17 сентября, под видом монгольского ламы, он прибыл в Лех, столицу княжества Ладакх, расположенную на территории Британской Индии, и присоединился к экспедиции Рериха. Вот как художник описывает эту встречу в своей книге «Алтай-Гималаи»: "Приходит монгольский лама и с ним новая волна вестей. В Лхассе ждут наш приезд. В монастырях толкуют о пророчествах. Отличный лама, уже побывал от Урги до Цейлона.
Как глубоко проникающа эта организация лам! Толкуем с ламой про бывший с нами случай около Дарджилинга". Рерих восхищался спутником: «Нет в ламе ни чуточки ханжества, и для защиты основ он готов и оружие взять. Шепнет: „Не говорите этому человеку — все разболтает“ или: „А теперь я лучше уйду“. И ничего лишнего не чувствуется за его побуждениями. И как легок он на передвижение!»
На рассвете 19 сентября караван вышел из Леха.
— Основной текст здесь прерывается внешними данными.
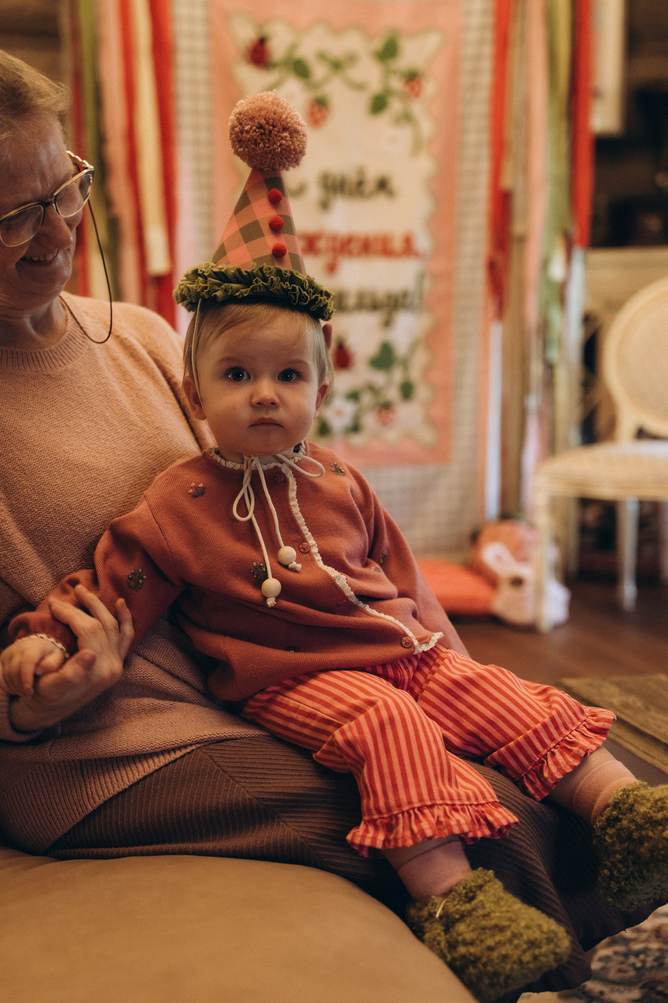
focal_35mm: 50
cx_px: 334
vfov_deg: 39.6
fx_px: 1392
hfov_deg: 27.0
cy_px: 502
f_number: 2.8
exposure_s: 1/100
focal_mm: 50
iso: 1600
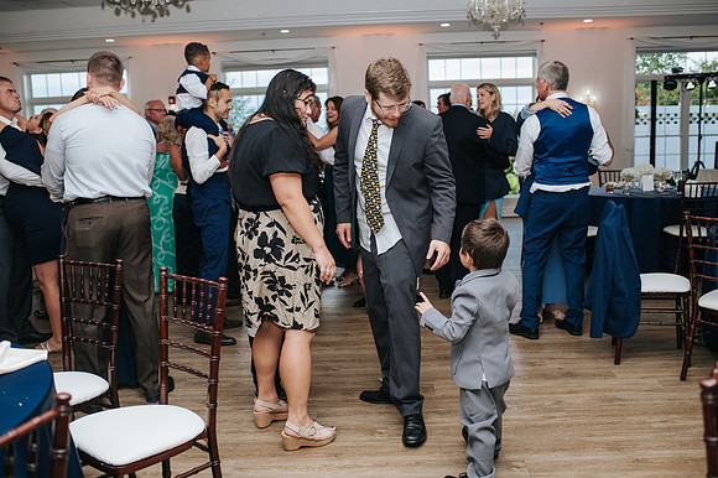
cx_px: 359
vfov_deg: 37.8
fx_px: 698
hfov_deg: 54.5
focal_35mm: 35
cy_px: 239
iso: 800
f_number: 3.2
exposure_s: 1/200
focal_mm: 35
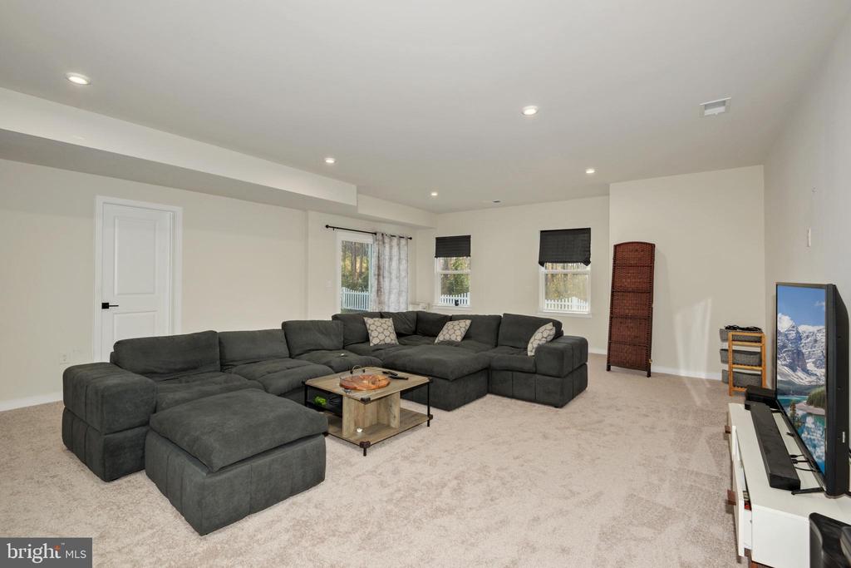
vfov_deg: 73.8
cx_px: 426
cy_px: 284
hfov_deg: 96.7
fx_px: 378
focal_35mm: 16
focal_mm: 16
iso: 200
Впрочем, «лама» покинул караван еще ночью. О своем уходе Блюмкин предупредил лишь отца и сына Рерихов, сообщив, что вновь соединится с караваном через три дня и будет ждать путников в приграничном монастыре Сандолинг (на конспиративной явке). «Лама» отправлялся на изучение района.
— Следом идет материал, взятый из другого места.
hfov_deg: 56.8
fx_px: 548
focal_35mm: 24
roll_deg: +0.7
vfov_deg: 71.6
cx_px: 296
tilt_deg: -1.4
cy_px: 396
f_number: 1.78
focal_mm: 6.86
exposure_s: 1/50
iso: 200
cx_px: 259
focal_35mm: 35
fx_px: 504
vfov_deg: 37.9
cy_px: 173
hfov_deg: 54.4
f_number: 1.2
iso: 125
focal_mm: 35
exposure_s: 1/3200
Спустя трое суток путники вышли к монастырю Сандолинг, расположенному чуть в стороне от главной трассы. Николай Константинович и Юрий вошли под своды буддийской кумирни. Здесь находился большой алтарь Майтрейи. Юрий спросил у первого встреченного ленивого монаха о «ламе». Тот ответил: «Был и ушел еще рано утром по дороге к границе».
22 сентября экспедиция заночевала в селении Панамик, находившемся на берегу реки Нурба. Для многих караванов это был последний населенный пункт Британской Индии перед китайской границей. Утром, как только экспедиция вышла в путь, Рерих заметил местных жителей, ремонтировавших мост под наблюдением колониального британского чиновника и солдат. Представитель власти заинтересовался документами «американцев». Англичанин с явным неудовольствием просмотрел экспедиционный паспорт и спросил о здоровье ученых.